The prosecution urged a district court to double the fine meted out to GS Engineering and Construction Corporation over the deaths of two foreign workers.
The prosecution urged a district court to double the fine meted out to GS Engineering and Construction Corporation over the deaths of two foreign workers.PHOTO: ST FILE

SINGAPORE - The prosecution is appealing against the $150,000 fine meted out to a construction company in September 2015 over the deaths of two foreign workers.

It had urged a district court to impose a fine at least double that amount.

In a statement on Tuesday (May 3), the Attorney-General's Chambers said: "A deterrent sentence was necessary to create much-needed awareness in the construction industry that punishment will be certain and unrelenting for employers who adopt cavalier attitudes towards workplace safety and health, resulting in the preventable loss of human life."

In January 2014, Bangladeshi nationals Rajib Md Abdul Hannan, 24, and Ratan Roy Abinash Roy, 28, fell about 22m from seven storeys to the ground and died of multiple injuries.

They were employed by GS Engineering and Construction Corporation, which had been awarded a contract to build Tower A and Tower B at Fusionopolis Way in Buona Vista.

The duo were among a group of workers assigned to set up a loading platform to move an air compressor from level 7 to level 8 on Jan 22. They were trying to push the 800kg compressor, fitted with two wheels in front and one smaller wheel at the back, onto the loading platform that was held up by a tower crane but not secured to the building structure.

But the smaller wheel of the compressor could not be mounted onto the platform, which was not at the same level as the floor slab.

Mr Roy and a few others voiced concerns that it was unsafe and impossible to carry out the task when the loading platform was still suspended by the tower crane.

A foreman from GS Engineering told the workers to continue pushing the compressor.
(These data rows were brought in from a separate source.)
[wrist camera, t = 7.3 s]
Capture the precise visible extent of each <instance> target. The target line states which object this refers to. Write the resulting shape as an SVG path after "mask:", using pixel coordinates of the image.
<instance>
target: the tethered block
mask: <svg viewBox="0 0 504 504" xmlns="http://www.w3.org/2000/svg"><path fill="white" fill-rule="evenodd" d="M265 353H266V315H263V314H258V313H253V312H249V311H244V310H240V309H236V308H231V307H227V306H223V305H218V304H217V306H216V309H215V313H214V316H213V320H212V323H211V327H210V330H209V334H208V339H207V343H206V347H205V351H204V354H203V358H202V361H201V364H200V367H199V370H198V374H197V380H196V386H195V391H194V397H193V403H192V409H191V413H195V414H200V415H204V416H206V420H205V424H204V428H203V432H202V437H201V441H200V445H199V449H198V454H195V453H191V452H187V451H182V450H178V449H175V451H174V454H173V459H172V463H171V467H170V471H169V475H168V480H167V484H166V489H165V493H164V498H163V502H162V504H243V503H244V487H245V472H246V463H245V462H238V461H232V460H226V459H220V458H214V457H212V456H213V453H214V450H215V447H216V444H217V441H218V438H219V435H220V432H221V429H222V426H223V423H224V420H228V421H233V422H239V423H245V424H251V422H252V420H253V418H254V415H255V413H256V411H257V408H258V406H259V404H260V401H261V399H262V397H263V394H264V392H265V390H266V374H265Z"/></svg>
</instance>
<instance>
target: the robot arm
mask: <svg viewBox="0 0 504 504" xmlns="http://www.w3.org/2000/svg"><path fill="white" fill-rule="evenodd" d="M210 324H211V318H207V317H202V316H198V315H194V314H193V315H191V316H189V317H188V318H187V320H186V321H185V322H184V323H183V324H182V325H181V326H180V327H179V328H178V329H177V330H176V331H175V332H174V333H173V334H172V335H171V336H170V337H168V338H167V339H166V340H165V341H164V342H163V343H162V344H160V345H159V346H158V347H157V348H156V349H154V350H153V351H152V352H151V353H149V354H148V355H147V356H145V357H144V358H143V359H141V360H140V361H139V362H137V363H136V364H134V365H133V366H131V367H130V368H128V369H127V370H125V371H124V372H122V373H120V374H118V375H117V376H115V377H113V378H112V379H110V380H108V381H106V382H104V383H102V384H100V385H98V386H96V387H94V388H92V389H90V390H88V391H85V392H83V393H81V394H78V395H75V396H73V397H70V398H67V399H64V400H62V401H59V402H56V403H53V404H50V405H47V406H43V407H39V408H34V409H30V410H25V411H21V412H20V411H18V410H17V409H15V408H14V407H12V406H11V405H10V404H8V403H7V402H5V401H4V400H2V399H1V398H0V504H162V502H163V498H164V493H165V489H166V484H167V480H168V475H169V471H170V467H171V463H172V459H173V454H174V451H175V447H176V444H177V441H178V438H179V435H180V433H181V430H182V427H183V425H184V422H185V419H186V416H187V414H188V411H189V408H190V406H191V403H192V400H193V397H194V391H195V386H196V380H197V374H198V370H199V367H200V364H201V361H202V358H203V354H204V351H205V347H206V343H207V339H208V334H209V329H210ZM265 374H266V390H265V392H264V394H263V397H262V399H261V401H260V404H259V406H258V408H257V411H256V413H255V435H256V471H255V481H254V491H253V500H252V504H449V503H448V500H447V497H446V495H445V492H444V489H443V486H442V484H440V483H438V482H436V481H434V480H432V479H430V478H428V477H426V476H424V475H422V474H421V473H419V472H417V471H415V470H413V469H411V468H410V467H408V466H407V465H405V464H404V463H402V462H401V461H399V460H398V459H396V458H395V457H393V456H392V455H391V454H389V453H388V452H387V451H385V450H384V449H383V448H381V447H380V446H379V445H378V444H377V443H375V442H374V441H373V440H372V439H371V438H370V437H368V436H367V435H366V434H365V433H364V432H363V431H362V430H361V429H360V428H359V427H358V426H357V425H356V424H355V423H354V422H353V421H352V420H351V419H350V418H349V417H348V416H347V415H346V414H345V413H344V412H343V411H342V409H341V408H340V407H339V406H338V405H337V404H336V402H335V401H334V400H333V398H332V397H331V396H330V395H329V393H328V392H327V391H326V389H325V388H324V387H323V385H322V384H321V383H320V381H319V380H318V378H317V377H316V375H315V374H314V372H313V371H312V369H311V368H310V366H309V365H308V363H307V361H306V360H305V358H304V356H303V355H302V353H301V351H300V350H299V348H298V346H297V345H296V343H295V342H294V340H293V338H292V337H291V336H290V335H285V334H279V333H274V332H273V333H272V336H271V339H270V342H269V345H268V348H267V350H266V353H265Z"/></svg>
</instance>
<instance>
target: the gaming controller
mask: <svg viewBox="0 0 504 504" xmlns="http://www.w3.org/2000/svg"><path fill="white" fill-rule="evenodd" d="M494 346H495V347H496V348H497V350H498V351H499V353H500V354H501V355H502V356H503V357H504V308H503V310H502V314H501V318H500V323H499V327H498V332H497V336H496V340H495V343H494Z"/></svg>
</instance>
The group decided to use a galvanised pipe to pivot up the compressor from the small rear wheel.

Mr Hannan and Mr Roy were standing in front of the compressor on the platform when the others finally got the rear wheel to mount it.
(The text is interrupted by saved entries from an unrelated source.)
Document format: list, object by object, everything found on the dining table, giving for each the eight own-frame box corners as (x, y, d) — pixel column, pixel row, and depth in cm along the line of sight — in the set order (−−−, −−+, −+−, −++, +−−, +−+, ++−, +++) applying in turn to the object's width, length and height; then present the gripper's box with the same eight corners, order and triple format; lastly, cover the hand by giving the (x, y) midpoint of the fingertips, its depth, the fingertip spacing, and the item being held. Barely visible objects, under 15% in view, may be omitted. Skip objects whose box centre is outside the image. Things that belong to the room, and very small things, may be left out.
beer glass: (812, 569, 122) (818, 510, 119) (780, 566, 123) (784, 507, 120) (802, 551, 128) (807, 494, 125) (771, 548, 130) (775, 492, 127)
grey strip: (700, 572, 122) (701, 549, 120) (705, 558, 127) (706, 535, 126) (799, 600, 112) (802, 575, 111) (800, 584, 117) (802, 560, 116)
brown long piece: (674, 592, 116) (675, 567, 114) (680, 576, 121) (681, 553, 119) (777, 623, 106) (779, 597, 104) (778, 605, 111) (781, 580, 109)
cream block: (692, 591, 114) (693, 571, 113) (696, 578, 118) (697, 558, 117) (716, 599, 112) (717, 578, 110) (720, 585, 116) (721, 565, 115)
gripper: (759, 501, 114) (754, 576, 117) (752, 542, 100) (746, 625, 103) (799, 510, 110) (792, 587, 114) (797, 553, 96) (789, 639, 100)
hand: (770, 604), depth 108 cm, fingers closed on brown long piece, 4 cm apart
The compressor began to roll towards the two Bangladeshis, who fell off the loading platform with it. The compressor landed on a secured platform about 14m above ground.

In July 2014, a coroner's court found that the fatal accident could have been avoided if safe work methods had been practised.

"If the platform had been secured to the building structure, the surface would have remained level and there would have been no gradient for the air compressor to build the momentum to roll off the loading platform," said State Coroner Marvin Bay.

In September 2015, their company G S Engineering and Construction Corporation was fined $150,000 after it pleaded guilty to a charge of contravening the Workplace Safety and Health Act, for failing to take necessary measures to ensure the safety and health of its employees.

The prosecution had, however, asked for a fine of at least $300,000 for the offence, which carries a maximum punishment of $500,000.